Well, if the government of India is looking for help establishing an affordable SOX like alternative, let them know we would be interested in helping them out.

Bob Benoit
Lord & Benoit

Francine McKenna said...

Audit firm defrauded? The "We've been duped" defense? Come on Edith, don't give them an excuse so early in the process. I suspect there is complicity, incompetence or both with either the auditors or their customers or both. Either way, like Parmalat and all the cases which prompted Mark Olson and PCAOB to include "inadequate procedures over confirmations" in his summary of recurring errors cited in PCAOB inspections reports, the auditors missed something really big.

Edith Orenstein said...

Bob and Francine,thanks for your comments... Bob means what he says about offering SOX consulting services, and Francine, you're right, this fraud, with an immense amount of missing cash, sounds (at least on the surface) a lot like Parmalat...

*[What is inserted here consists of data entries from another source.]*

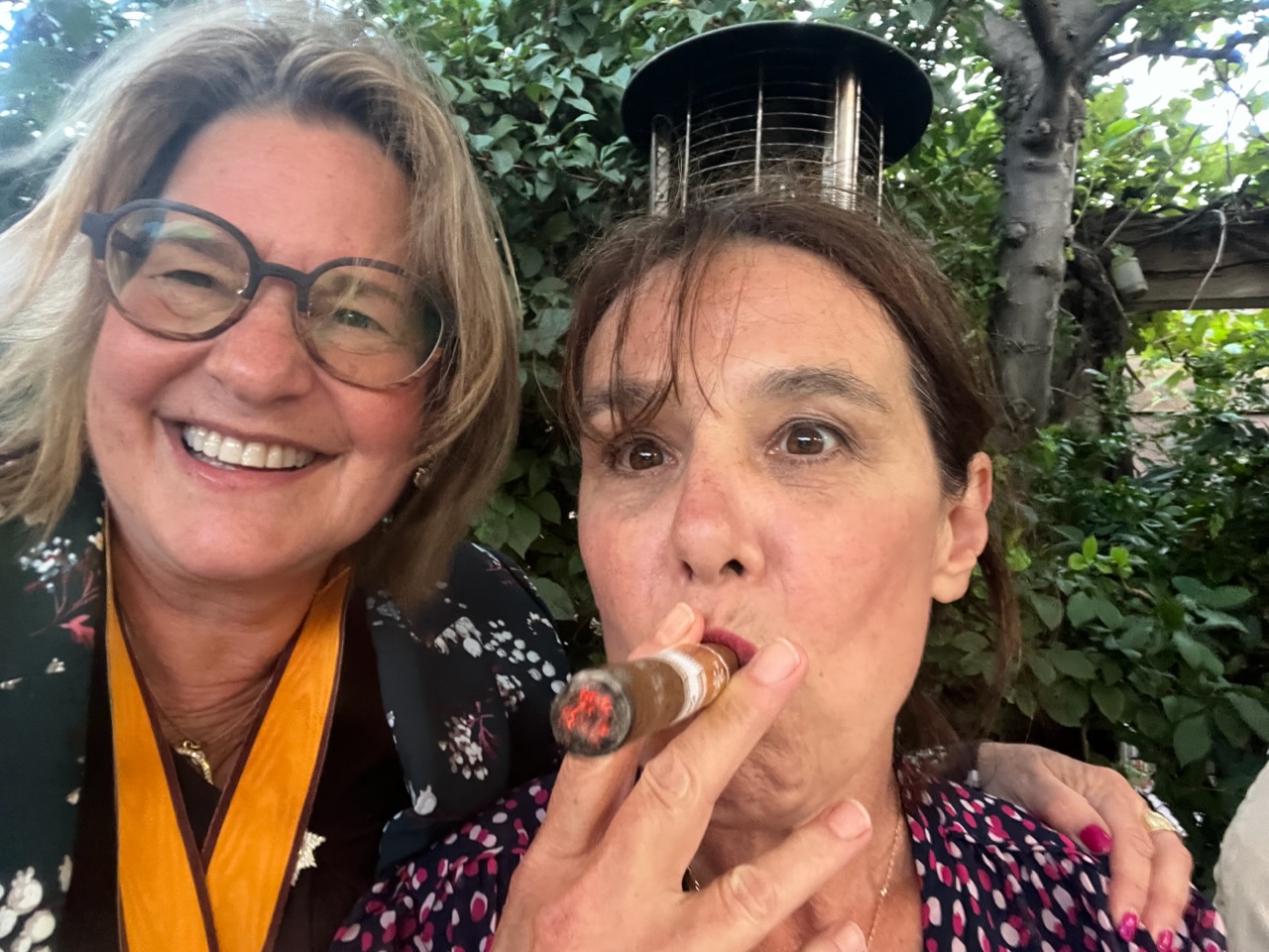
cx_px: 634
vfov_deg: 58.9
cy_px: 476
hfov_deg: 73.9
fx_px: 843
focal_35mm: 23
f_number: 2.2
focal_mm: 2.71
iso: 400
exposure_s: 1/17
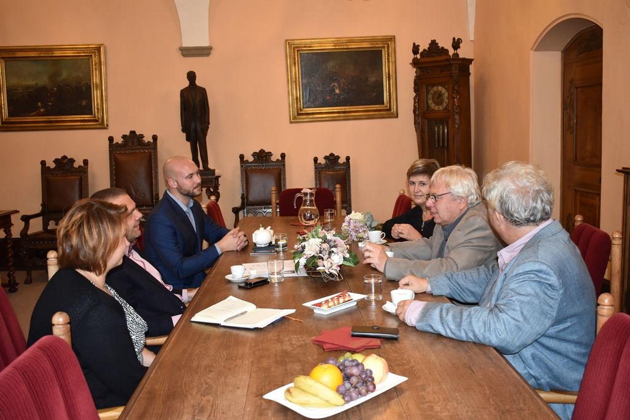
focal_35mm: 38
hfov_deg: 51.3
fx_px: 656
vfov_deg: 35.5
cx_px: 315
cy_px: 210
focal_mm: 25
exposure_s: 1/60
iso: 1000
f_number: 4
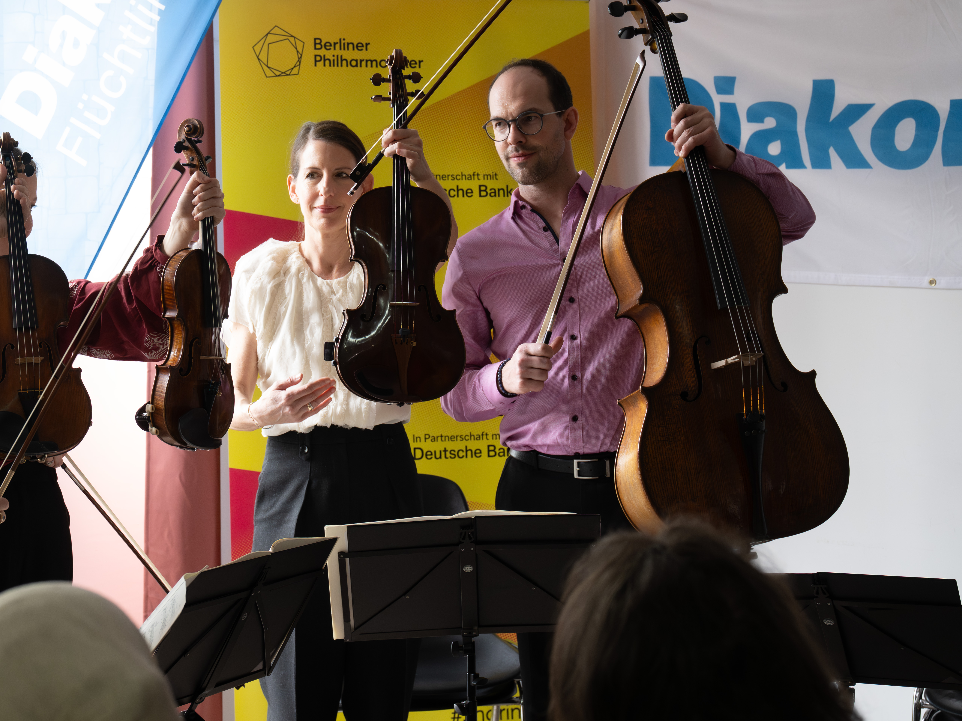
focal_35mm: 82
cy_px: 263
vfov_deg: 18.0
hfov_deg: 23.8
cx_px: 388
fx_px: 2279
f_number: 5
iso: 2000
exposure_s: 1/200
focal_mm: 53
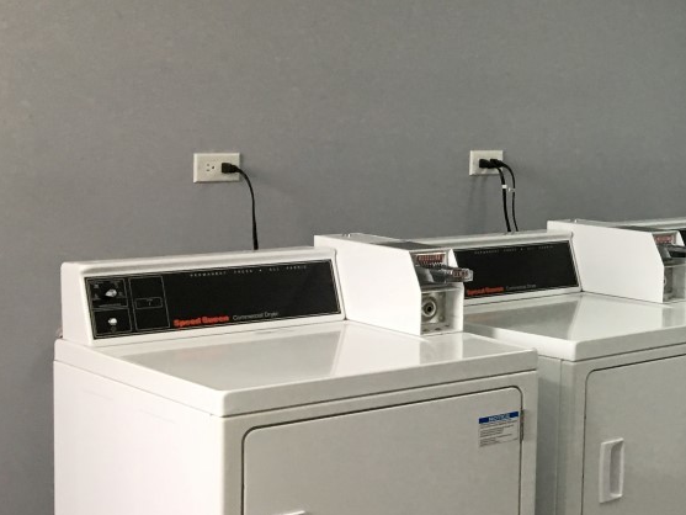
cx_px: 823
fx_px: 1487
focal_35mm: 75
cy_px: 202
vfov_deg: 19.6
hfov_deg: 23.7
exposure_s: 1/30
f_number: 2.2
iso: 40
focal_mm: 4.15
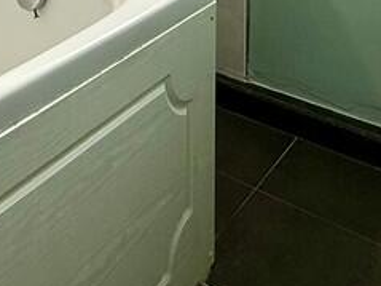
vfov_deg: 18.8
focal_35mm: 60
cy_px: -230
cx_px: 78
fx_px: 660
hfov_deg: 31.4
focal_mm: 2.22
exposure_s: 1/100
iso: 64
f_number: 2.2
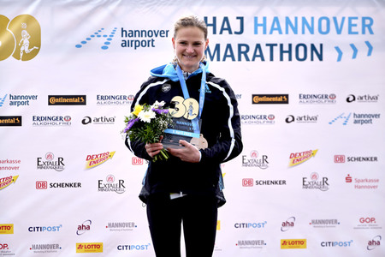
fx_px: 1059
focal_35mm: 99
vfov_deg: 13.8
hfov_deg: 20.6
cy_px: 128
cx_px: 192
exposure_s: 1/500
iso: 160
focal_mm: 66
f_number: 3.2
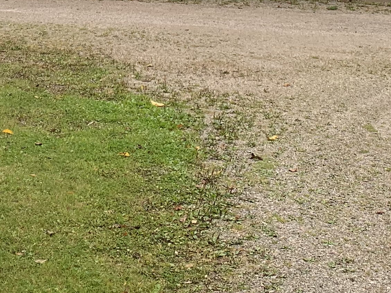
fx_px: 1050
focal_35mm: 93
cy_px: -162
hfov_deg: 21.0
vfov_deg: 14.7
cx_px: 127
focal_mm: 4.25
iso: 25
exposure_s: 1/209
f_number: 1.8
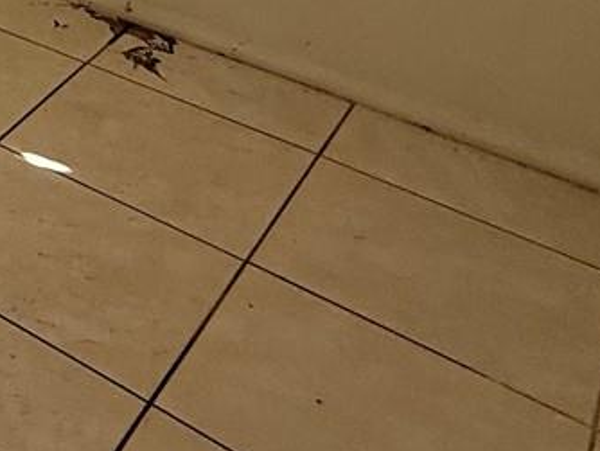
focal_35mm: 67
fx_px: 1162
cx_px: -494
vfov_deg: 17.7
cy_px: -363
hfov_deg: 20.2
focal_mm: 2.22
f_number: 2.2
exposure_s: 1/131
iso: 64
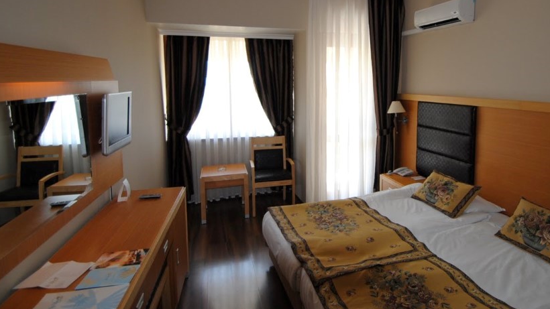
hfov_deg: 80.0
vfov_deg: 50.9
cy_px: 115
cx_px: 336
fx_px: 321
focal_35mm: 22
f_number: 3.5
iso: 200
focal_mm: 10
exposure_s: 1/60
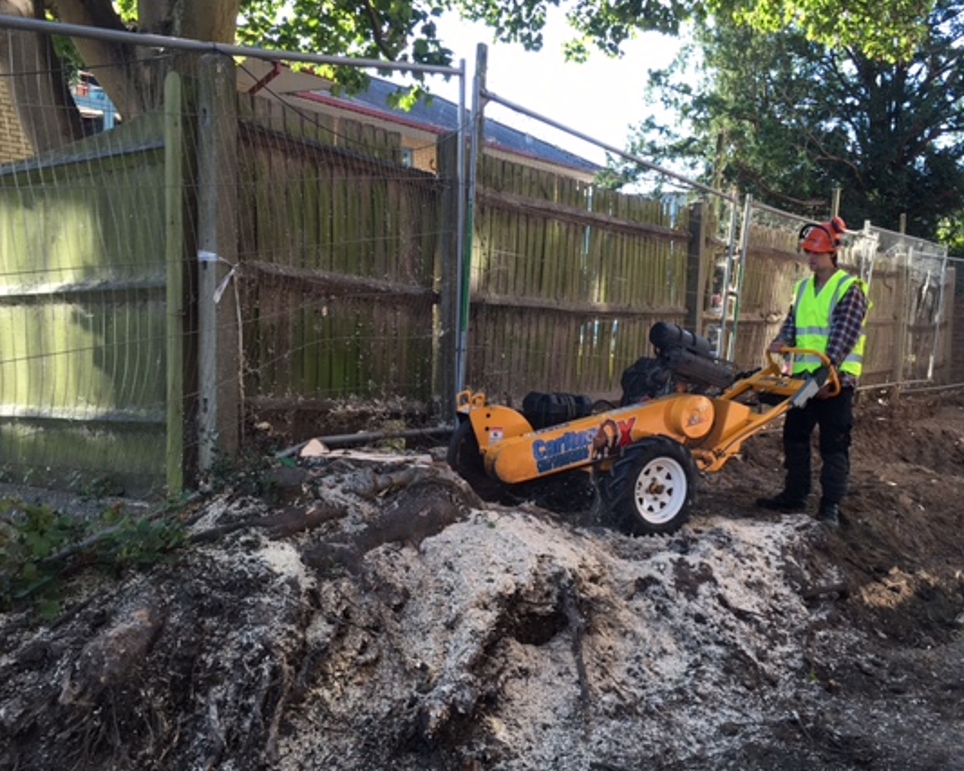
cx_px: 539
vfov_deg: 43.3
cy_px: 407
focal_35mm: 34
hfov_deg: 52.7
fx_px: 970
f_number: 2.2
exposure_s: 1/100
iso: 25
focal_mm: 4.15
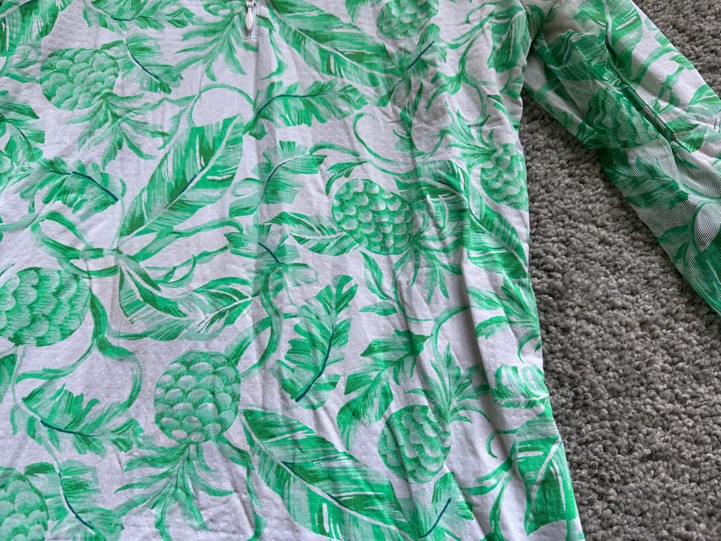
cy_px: 270
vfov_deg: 56.8
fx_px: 500
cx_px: 360
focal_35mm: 24
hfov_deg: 71.6
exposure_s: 1/121
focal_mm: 6.86
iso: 160
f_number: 1.78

I forgot to note in my original post: Satyam means “truth” in Sanskrit - according to Bloomberg writer Harichandan Arakali, whose article I cited in the post.

Anonymous said...

This fraud makes no sense. Revenue recognition, confirmations and related party transactions? this is risk assessment 101. Someone besides management has to be involved in this.

Edith Orenstein said...

The NYT online is reporting today:http://www.nytimes.com/2009/04/07/business/global/07outsource.html?_r=1 "Satyam Officers Had Help in Fraud, Investigators Told." According to the article by Heather Timmons, a team within Satyam "fabricated and prepared false documents like sales invoices, bank statements and bank confirmations" and that the “scam had occurred owing to a carefully crafted fraud by creating normal trails and backup support documents and records."